Sunday, September 9, 2007

In search of sleep

There are several different types of insomnia. I think I have every single one of them. On most nights I have difficulty falling asleep, and every single night I wake up countless times during the night. As if that wasn't bad enough, I wake up very early - usually between 2:30 and 3:30 every morning, no matter what time I went to sleep. Sometimes I'm able to fall back into a fitful sleep, but the only time that I really sleep soundly is in the 30 minutes before it's time to get up in the morning. Then, the proverbial icing on the cake, which I've only discovered in the past year, is that I get practically no Stage 3, Stage 4 or REM sleep. Unfortunately for me, those are precisely the stages of deep sleep that the body and mind need to restore and heal themselves.

Of course, having a brain that can't quiet down long enough to get the rest it needs is bad enough. Add to that the fact that this same brain also "forgets" to tell my lungs to breathe several times each hour (a serious and potentially life-threatening condition known as "sleep apnea").

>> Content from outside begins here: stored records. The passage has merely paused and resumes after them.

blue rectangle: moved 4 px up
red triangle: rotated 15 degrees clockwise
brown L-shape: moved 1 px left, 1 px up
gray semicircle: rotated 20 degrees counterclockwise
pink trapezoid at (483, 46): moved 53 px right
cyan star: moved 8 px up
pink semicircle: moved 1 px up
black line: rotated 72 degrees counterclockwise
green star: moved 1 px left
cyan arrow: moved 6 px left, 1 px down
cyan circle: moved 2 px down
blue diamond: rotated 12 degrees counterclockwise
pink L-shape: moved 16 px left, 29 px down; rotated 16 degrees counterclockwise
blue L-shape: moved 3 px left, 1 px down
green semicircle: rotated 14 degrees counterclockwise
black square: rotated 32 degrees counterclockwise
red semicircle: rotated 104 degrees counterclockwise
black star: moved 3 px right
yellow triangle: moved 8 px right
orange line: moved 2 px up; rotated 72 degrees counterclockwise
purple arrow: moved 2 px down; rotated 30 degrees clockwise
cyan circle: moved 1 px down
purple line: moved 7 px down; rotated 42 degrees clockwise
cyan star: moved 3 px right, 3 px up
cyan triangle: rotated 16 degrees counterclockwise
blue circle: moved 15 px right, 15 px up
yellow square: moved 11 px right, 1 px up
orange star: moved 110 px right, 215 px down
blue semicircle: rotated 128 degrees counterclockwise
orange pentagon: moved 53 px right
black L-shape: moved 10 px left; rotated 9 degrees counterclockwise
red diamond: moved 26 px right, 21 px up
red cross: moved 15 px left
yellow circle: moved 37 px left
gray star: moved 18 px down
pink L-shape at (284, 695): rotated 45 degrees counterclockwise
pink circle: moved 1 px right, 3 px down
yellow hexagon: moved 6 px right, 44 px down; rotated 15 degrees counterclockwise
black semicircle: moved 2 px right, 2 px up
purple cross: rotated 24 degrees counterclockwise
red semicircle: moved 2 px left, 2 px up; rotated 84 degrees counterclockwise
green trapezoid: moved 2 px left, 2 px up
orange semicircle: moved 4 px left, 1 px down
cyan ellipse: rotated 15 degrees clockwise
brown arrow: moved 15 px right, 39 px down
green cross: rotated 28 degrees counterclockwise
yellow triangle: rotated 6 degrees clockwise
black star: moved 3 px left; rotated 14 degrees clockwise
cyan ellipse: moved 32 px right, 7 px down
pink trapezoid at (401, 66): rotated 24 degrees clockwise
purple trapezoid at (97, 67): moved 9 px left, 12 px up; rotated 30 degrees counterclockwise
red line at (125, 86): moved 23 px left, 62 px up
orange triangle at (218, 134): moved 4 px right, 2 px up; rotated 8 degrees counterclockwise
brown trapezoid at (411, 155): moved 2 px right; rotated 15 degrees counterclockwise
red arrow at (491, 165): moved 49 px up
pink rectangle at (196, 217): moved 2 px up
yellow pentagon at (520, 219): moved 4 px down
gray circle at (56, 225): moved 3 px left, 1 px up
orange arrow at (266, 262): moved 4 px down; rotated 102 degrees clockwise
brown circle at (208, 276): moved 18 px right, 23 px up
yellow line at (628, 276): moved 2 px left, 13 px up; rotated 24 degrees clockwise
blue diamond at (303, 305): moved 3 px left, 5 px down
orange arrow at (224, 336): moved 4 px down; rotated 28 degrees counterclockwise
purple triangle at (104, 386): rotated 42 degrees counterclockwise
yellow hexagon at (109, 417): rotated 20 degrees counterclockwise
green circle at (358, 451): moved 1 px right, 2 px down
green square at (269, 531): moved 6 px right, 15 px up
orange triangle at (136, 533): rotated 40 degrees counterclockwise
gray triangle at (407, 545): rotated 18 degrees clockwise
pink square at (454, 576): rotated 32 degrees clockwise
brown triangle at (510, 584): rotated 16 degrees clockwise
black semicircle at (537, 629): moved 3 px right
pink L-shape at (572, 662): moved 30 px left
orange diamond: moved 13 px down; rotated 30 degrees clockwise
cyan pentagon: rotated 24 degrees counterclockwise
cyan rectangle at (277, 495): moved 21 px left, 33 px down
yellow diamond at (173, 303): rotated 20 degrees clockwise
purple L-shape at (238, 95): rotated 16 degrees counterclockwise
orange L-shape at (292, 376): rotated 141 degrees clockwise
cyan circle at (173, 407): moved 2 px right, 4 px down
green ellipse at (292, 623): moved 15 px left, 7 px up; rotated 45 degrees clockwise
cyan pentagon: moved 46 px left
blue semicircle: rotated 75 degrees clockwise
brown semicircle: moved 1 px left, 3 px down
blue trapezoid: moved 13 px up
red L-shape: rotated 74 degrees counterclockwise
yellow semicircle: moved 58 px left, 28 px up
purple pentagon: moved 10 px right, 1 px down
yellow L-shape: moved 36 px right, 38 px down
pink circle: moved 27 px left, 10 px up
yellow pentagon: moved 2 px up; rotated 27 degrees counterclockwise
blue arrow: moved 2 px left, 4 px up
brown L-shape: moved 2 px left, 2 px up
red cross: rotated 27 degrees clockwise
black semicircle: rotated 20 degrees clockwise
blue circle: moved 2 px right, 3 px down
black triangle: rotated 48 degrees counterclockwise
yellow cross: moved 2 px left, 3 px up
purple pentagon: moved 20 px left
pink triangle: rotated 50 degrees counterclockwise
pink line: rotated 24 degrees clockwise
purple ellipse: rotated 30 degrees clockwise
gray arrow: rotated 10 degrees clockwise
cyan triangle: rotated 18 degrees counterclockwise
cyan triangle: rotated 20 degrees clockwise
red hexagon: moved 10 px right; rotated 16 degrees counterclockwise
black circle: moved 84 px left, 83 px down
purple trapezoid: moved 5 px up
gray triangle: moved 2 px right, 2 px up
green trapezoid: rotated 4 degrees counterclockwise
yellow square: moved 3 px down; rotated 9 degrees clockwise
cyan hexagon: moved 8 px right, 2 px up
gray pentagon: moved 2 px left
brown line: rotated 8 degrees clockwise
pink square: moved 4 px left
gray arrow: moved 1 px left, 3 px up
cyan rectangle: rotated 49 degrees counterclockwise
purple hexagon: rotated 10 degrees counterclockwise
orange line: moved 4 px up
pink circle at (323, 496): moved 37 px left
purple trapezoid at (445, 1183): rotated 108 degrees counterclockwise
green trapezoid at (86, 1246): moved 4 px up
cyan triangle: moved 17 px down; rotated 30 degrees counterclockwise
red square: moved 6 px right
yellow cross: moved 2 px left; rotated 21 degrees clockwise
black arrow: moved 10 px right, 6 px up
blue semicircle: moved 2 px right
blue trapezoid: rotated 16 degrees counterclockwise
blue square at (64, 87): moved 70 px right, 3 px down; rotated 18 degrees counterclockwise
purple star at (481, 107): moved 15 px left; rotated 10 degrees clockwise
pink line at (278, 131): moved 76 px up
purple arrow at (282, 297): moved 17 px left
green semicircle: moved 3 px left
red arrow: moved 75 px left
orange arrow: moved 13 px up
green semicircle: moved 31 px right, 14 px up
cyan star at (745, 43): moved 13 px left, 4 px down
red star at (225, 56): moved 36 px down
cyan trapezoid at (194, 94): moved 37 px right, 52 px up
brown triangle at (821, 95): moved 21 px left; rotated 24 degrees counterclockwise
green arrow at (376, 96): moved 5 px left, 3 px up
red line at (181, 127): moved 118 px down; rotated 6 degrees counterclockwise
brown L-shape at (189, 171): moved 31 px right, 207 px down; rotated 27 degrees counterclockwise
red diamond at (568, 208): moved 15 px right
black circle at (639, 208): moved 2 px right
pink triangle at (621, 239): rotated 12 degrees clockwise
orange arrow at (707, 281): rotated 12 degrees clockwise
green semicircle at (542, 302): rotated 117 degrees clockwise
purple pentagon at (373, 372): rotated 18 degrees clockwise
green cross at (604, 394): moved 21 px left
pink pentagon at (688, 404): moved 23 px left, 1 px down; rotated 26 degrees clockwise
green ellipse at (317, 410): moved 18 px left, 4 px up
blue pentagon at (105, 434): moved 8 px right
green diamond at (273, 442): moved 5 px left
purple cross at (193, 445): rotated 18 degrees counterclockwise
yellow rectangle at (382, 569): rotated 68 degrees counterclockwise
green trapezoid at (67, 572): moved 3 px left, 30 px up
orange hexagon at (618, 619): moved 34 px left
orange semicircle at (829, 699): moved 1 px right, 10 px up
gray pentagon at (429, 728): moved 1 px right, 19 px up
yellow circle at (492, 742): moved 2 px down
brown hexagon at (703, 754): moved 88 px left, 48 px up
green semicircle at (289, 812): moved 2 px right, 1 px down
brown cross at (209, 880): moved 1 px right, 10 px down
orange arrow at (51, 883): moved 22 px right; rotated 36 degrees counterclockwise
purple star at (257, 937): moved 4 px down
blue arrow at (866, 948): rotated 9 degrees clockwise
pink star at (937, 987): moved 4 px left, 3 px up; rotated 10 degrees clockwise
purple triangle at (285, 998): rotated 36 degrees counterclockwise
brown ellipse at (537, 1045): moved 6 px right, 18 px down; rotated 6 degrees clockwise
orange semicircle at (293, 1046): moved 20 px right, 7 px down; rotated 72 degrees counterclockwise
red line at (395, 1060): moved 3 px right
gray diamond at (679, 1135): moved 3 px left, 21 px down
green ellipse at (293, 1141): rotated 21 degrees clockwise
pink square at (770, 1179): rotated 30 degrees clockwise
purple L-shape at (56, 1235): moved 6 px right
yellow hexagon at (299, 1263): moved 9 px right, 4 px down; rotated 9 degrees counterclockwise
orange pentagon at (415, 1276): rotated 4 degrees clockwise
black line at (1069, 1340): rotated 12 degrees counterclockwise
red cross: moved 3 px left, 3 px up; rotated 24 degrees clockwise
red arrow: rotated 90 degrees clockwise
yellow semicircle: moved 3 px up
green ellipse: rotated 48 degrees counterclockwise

So, when it comes to subject of sleep, I'm screwed.

For the past year, since being diagnosed with sleep apnea, I have slept each night with a machine that forces air through my nose and mouth into my airway to keep it from collapsing and causing a restriction of oxygen flow while I sleep. While I am thankful for the assistance, unfortunately, the process does not involve one of those little innocuous-looking clear plastic cannulas that you may have seen used to administer oxygen to a patient in a hospital. No, that would make things way too easy. Imagine instead the mask that fighter pilots wear in movies like Top Gun. Better still, take a look at a mask like the one I wear every night. Imagine having to nod in agreement when your boyfriend says "May The Force Be With You" before you go to sleep at night. Now, you've got the picture!

While a year of nightly therapy has reduced the average number of times I stop breathing in an hour from more than 50 to less than a dozen, the number is still too high. But I finally have a medical team that is in the process of getting that part of the equation figured out. What's become much more of a medical mystery is the insomnia. Despite treating the sleep apnea and the depression, along with trying virtually every prescription and over-the-counter medicine, aromatherapy, herb and supplement, or relaxation technique, and several in various combinations, none have worked for long in alleviating my insomnia. When I'm feeling hypomanic, this is a symptom that's barely noticeable and not at all troublesome. But, since I'm very rarely hypomanic, it's a major problem.

Recently Marja wrote a beautiful post about sleep in which she shared the following quote from a book called "The Rest of God: Restoring Your Soul by Restoring the Sabboth", by Mark Buchanan, that says that sleep is: "...a relinquishment. It is a self-abandonment: of control, of power, of consciousness, of identity. We direct nothing in our sleep. We master nothing. We lose ourselves and are carried like children or prisoners into a netherworld alternately grotesque and idyllic, carnivalesque and elysian. In sleep we become infants again: utterly vulnerable, completely defenseless, totally dependent. Out of control."

If this intrigues you as it did me, I would encourage you to read the rest of the quote and Marja's post in its entirety, because it is a very moving, and loving, and comforting piece on sleep as an act of total faith in God. And I agree. But in actuality, what does that say for me? Does it mean that because I can't sleep that I don't have faith in God? I would certainly hope not. Even though some days my faith feels as tiny as a mustard seed, God tells us that that's enough. So I don't think that's the issue for me.

But at the urging of my dear friend Susan, it's time to shift my focus from illness to wellness. She's asked me a series of tough questions about when my insomnia started, what triggered it, when it seems most severe, and what, if anything, seems to help, even if just a little bit. Pondering those questions in the context of the quote that Marja shared may prove to be a helpful exercise.

I'm writing about this now as I'm about to sign off to head out to spend yet another seemingly endless night in a sleep lab for my fourth sleep study in 18 months. For the first time though, I'll be spending tomorrow at the sleep lab as well for a different set of tests to attempt to rule out narcolepsy. I will also have the opportunity to spend time with the technician who will be conducting the studies and analyzing the results. She has agreed to sit down with me to discuss all 5 tests to try to get a better handle of what's going on. I do expect to have quite a bit of "down time" tomorrow when I'll be awake, and being "tested", but not actively engaged with the researchers. Perhaps I'll use some of that time to work on Susan's homework assignment.